The records are to be repeated in full. Every line must match.

>>>>

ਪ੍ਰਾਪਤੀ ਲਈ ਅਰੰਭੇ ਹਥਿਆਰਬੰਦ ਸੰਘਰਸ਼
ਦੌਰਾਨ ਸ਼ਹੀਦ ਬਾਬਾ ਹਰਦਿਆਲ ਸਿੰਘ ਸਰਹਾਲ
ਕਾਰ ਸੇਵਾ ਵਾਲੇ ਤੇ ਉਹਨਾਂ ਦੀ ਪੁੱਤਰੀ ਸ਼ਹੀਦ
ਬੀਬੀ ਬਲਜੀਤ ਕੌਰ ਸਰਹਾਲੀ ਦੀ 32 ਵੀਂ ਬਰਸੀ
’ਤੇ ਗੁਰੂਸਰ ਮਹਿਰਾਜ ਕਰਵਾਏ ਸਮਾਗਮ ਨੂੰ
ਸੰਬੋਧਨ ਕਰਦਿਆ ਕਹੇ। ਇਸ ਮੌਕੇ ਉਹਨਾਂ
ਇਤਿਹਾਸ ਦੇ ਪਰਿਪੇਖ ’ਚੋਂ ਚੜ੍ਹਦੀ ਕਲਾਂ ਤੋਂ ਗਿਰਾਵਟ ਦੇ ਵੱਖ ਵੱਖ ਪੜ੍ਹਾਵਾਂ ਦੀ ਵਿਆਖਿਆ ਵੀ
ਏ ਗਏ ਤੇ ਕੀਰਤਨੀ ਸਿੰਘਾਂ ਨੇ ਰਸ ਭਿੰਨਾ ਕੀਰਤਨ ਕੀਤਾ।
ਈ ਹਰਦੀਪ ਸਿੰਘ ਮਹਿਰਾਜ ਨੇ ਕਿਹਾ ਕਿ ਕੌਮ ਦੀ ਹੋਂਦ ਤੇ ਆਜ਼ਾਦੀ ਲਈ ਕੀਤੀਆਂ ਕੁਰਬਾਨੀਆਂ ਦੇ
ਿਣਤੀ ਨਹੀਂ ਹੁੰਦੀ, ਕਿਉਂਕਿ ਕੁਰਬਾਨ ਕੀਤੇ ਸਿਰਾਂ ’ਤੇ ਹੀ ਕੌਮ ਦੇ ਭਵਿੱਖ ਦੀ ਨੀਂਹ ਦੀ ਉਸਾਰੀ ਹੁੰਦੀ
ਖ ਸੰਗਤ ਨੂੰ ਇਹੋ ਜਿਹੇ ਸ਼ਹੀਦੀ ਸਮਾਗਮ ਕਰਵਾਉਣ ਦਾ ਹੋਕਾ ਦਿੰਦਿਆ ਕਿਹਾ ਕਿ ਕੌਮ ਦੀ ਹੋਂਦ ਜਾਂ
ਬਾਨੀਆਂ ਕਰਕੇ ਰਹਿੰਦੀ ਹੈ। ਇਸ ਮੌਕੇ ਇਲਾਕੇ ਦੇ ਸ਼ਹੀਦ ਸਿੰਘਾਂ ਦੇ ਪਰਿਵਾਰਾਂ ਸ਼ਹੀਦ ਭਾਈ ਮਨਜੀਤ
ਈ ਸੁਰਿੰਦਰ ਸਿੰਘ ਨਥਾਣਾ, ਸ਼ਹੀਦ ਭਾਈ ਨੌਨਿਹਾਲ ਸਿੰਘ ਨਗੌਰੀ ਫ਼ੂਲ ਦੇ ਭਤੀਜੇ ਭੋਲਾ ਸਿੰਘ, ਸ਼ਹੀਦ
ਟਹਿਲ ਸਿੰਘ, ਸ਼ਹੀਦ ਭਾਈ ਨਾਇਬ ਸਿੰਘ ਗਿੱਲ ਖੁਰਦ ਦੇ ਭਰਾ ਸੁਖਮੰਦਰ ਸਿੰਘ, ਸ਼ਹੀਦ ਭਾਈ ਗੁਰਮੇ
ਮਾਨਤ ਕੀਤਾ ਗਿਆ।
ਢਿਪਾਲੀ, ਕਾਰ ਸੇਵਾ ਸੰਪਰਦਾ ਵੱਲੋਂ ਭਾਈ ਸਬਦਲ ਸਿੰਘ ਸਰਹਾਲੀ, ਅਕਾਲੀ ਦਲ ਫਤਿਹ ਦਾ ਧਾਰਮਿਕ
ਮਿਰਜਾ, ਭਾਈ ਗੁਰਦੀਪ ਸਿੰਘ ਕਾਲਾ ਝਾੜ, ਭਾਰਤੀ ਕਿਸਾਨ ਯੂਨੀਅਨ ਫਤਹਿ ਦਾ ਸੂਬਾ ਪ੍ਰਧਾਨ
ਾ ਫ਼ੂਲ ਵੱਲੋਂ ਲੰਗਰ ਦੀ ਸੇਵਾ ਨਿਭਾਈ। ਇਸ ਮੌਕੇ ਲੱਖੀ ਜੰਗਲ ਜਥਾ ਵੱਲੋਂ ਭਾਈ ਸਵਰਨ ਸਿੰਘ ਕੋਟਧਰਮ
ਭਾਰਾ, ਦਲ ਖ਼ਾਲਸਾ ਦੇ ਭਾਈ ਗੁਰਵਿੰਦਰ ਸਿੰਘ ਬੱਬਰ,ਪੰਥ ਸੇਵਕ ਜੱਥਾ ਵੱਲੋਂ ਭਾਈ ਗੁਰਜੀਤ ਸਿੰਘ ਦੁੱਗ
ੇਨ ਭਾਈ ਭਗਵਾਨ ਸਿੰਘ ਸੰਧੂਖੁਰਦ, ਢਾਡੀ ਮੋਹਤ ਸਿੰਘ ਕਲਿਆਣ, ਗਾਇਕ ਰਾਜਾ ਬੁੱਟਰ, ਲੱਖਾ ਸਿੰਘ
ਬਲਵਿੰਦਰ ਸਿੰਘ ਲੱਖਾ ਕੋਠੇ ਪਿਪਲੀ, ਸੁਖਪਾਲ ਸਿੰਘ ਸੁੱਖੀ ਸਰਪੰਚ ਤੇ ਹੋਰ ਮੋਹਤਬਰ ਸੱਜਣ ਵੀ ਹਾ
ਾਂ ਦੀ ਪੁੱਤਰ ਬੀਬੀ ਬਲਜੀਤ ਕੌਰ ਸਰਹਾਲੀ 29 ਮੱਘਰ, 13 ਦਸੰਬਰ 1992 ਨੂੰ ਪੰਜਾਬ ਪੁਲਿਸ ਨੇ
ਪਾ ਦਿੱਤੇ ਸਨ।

<<<<

> [REPLY]:
ਪ੍ਰਾਪਤੀ ਲਈ ਅਰੰਭੇ ਹਥਿਆਰਬੰਦ ਸੰਘਰਸ਼
ਦੌਰਾਨ ਸ਼ਹੀਦ ਬਾਬਾ ਹਰਦਿਆਲ ਸਿੰਘ ਸਰਹਾਲ
ਕਾਰ ਸੇਵਾ ਵਾਲੇ ਤੇ ਉਹਨਾਂ ਦੀ ਪੁੱਤਰੀ ਸ਼ਹੀਦ
ਬੀਬੀ ਬਲਜੀਤ ਕੌਰ ਸਰਹਾਲੀ ਦੀ 32 ਵੀਂ ਬਰਸੀ
’ਤੇ ਗੁਰੂਸਰ ਮਹਿਰਾਜ ਕਰਵਾਏ ਸਮਾਗਮ ਨੂੰ
ਸੰਬੋਧਨ ਕਰਦਿਆ ਕਹੇ। ਇਸ ਮੌਕੇ ਉਹਨਾਂ
ਇਤਿਹਾਸ ਦੇ ਪਰਿਪੇਖ ’ਚੋਂ ਚੜ੍ਹਦੀ ਕਲਾਂ ਤੋਂ ਗਿਰਾਵਟ ਦੇ ਵੱਖ ਵੱਖ ਪੜ੍ਹਾਵਾਂ ਦੀ ਵਿਆਖਿਆ ਵੀ
ਏ ਗਏ ਤੇ ਕੀਰਤਨੀ ਸਿੰਘਾਂ ਨੇ ਰਸ ਭਿੰਨਾ ਕੀਰਤਨ ਕੀਤਾ।
ਈ ਹਰਦੀਪ ਸਿੰਘ ਮਹਿਰਾਜ ਨੇ ਕਿਹਾ ਕਿ ਕੌਮ ਦੀ ਹੋਂਦ ਤੇ ਆਜ਼ਾਦੀ ਲਈ ਕੀਤੀਆਂ ਕੁਰਬਾਨੀਆਂ ਦੇ
ਿਣਤੀ ਨਹੀਂ ਹੁੰਦੀ, ਕਿਉਂਕਿ ਕੁਰਬਾਨ ਕੀਤੇ ਸਿਰਾਂ ’ਤੇ ਹੀ ਕੌਮ ਦੇ ਭਵਿੱਖ ਦੀ ਨੀਂਹ ਦੀ ਉਸਾਰੀ ਹੁੰਦੀ
ਖ ਸੰਗਤ ਨੂੰ ਇਹੋ ਜਿਹੇ ਸ਼ਹੀਦੀ ਸਮਾਗਮ ਕਰਵਾਉਣ ਦਾ ਹੋਕਾ ਦਿੰਦਿਆ ਕਿਹਾ ਕਿ ਕੌਮ ਦੀ ਹੋਂਦ ਜਾਂ
ਬਾਨੀਆਂ ਕਰਕੇ ਰਹਿੰਦੀ ਹੈ। ਇਸ ਮੌਕੇ ਇਲਾਕੇ ਦੇ ਸ਼ਹੀਦ ਸਿੰਘਾਂ ਦੇ ਪਰਿਵਾਰਾਂ ਸ਼ਹੀਦ ਭਾਈ ਮਨਜੀਤ
ਈ ਸੁਰਿੰਦਰ ਸਿੰਘ ਨਥਾਣਾ, ਸ਼ਹੀਦ ਭਾਈ ਨੌਨਿਹਾਲ ਸਿੰਘ ਨਗੌਰੀ ਫ਼ੂਲ ਦੇ ਭਤੀਜੇ ਭੋਲਾ ਸਿੰਘ, ਸ਼ਹੀਦ
ਟਹਿਲ ਸਿੰਘ, ਸ਼ਹੀਦ ਭਾਈ ਨਾਇਬ ਸਿੰਘ ਗਿੱਲ ਖੁਰਦ ਦੇ ਭਰਾ ਸੁਖਮੰਦਰ ਸਿੰਘ, ਸ਼ਹੀਦ ਭਾਈ ਗੁਰਮੇ
ਮਾਨਤ ਕੀਤਾ ਗਿਆ।
ਢਿਪਾਲੀ, ਕਾਰ ਸੇਵਾ ਸੰਪਰਦਾ ਵੱਲੋਂ ਭਾਈ ਸਬਦਲ ਸਿੰਘ ਸਰਹਾਲੀ, ਅਕਾਲੀ ਦਲ ਫਤਿਹ ਦਾ ਧਾਰਮਿਕ
ਮਿਰਜਾ, ਭਾਈ ਗੁਰਦੀਪ ਸਿੰਘ ਕਾਲਾ ਝਾੜ, ਭਾਰਤੀ ਕਿਸਾਨ ਯੂਨੀਅਨ ਫਤਹਿ ਦਾ ਸੂਬਾ ਪ੍ਰਧਾਨ
ਾ ਫ਼ੂਲ ਵੱਲੋਂ ਲੰਗਰ ਦੀ ਸੇਵਾ ਨਿਭਾਈ। ਇਸ ਮੌਕੇ ਲੱਖੀ ਜੰਗਲ ਜਥਾ ਵੱਲੋਂ ਭਾਈ ਸਵਰਨ ਸਿੰਘ ਕੋਟਧਰਮ
ਭਾਰਾ, ਦਲ ਖ਼ਾਲਸਾ ਦੇ ਭਾਈ ਗੁਰਵਿੰਦਰ ਸਿੰਘ ਬੱਬਰ,ਪੰਥ ਸੇਵਕ ਜੱਥਾ ਵੱਲੋਂ ਭਾਈ ਗੁਰਜੀਤ ਸਿੰਘ ਦੁੱਗ
ੇਨ ਭਾਈ ਭਗਵਾਨ ਸਿੰਘ ਸੰਧੂਖੁਰਦ, ਢਾਡੀ ਮੋਹਤ ਸਿੰਘ ਕਲਿਆਣ, ਗਾਇਕ ਰਾਜਾ ਬੁੱਟਰ, ਲੱਖਾ ਸਿੰਘ
ਬਲਵਿੰਦਰ ਸਿੰਘ ਲੱਖਾ ਕੋਠੇ ਪਿਪਲੀ, ਸੁਖਪਾਲ ਸਿੰਘ ਸੁੱਖੀ ਸਰਪੰਚ ਤੇ ਹੋਰ ਮੋਹਤਬਰ ਸੱਜਣ ਵੀ ਹਾ
ਾਂ ਦੀ ਪੁੱਤਰ ਬੀਬੀ ਬਲਜੀਤ ਕੌਰ ਸਰਹਾਲੀ 29 ਮੱਘਰ, 13 ਦਸੰਬਰ 1992 ਨੂੰ ਪੰਜਾਬ ਪੁਲਿਸ ਨੇ
ਪਾ ਦਿੱਤੇ ਸਨ।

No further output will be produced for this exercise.